Sebenarnya mau ke mana pria itu? Vera bertanya-tanya dalam benaknya. Matanya tetap fokus melihat ke depan, sesekali memantau pergerakan mobil Alan di layar ponselnya.

"Shit! Mau apa dia?" Vera mencengkram erat stir mobil, menggeram kesal mengetahui ke mana arah mobil Alan melaju. "Pembohong!" Emosi Vera semakin memuncak, merasa tertipu oleh mulut manis pria itu.
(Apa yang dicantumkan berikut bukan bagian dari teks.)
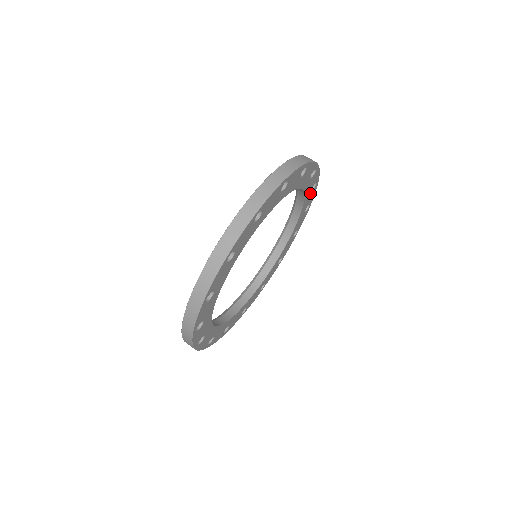
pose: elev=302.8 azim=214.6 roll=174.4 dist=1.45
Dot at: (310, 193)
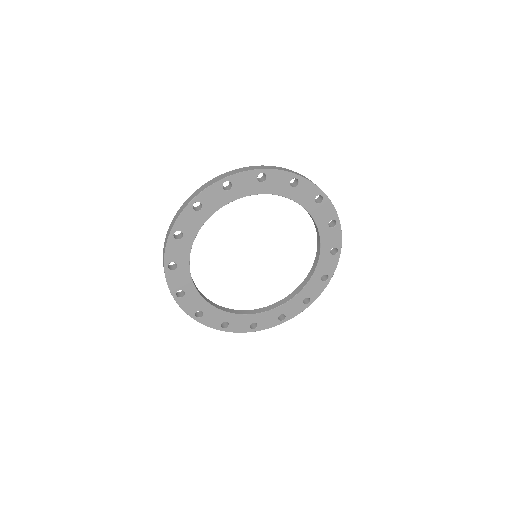
Dot at: (329, 229)
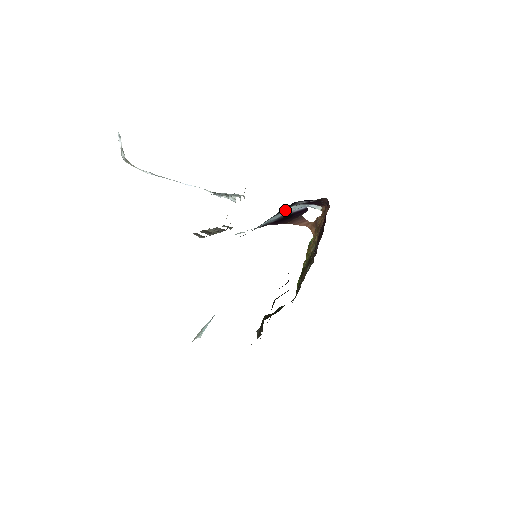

Alan bilang, dia sudah move on dari Rena dan tak akan mengejar wanita itu lagi. Nyatanya, pria itu sekarang malah mendatangi perumahan tempat tinggal Rena. Untuk apa coba? Pikiran Vera makin tak karuan, perasaan benci, marah dan kecewa bercampur jadi satu. Ia terus mengumpat, menancap gas, melajukan mobilnya dengan kecepatan penuh.

Napas Vera memburu, netranya melotot melihat seseorang yang sangat dikenalinya. Kini mobilnya terparkir di tepi jalan, bersebrangan dengan sebuah taman di dalam komplek perumahan elit. Kawasan rumah Rena lebih tepatnya dan di taman itu, ia melihat Alan sedang menemui Rena.

"Sialan!" Vera yang sudah diliputi amarah, memukul-mukul stir mobil, melampiaskan seluruh kekesalannya. "Dasar buaya! Penipu!" Matanya berkedut, ia menggigit bibir bawahnya sampai berdarah. "Nggak, aku nggak akan biarkan kamu kembali pada Rena, Alan! Kamu milikku, hanya aku yang pantas bersamamu!"

Vera mengumpulkan seluruh tekadnya, ia melepas sabuk pengaman, berniat keluar untuk melabrak mereka berdua. Namun belum sempat keluar, ternyata Alan sudah pergi dari sana. Pria itu menyeret-nyeret Rena memasuki mobilnya yang terparkir di luar taman.

"Mau dia bawa ke mana?" Vera segera memakai kembali sabuk pengamannya, langsung tancap gas mengikuti mobil Alan yang melaju kencang meninggalkan tempat itu.

Vera gusar, ia terus mengikuti mobil Alan dari belakang. Tangannya tak berhenti mengotak-atik ponselnya untuk menghubungi nomor Alan, berharap pria itu akan mengangkat teleponnya.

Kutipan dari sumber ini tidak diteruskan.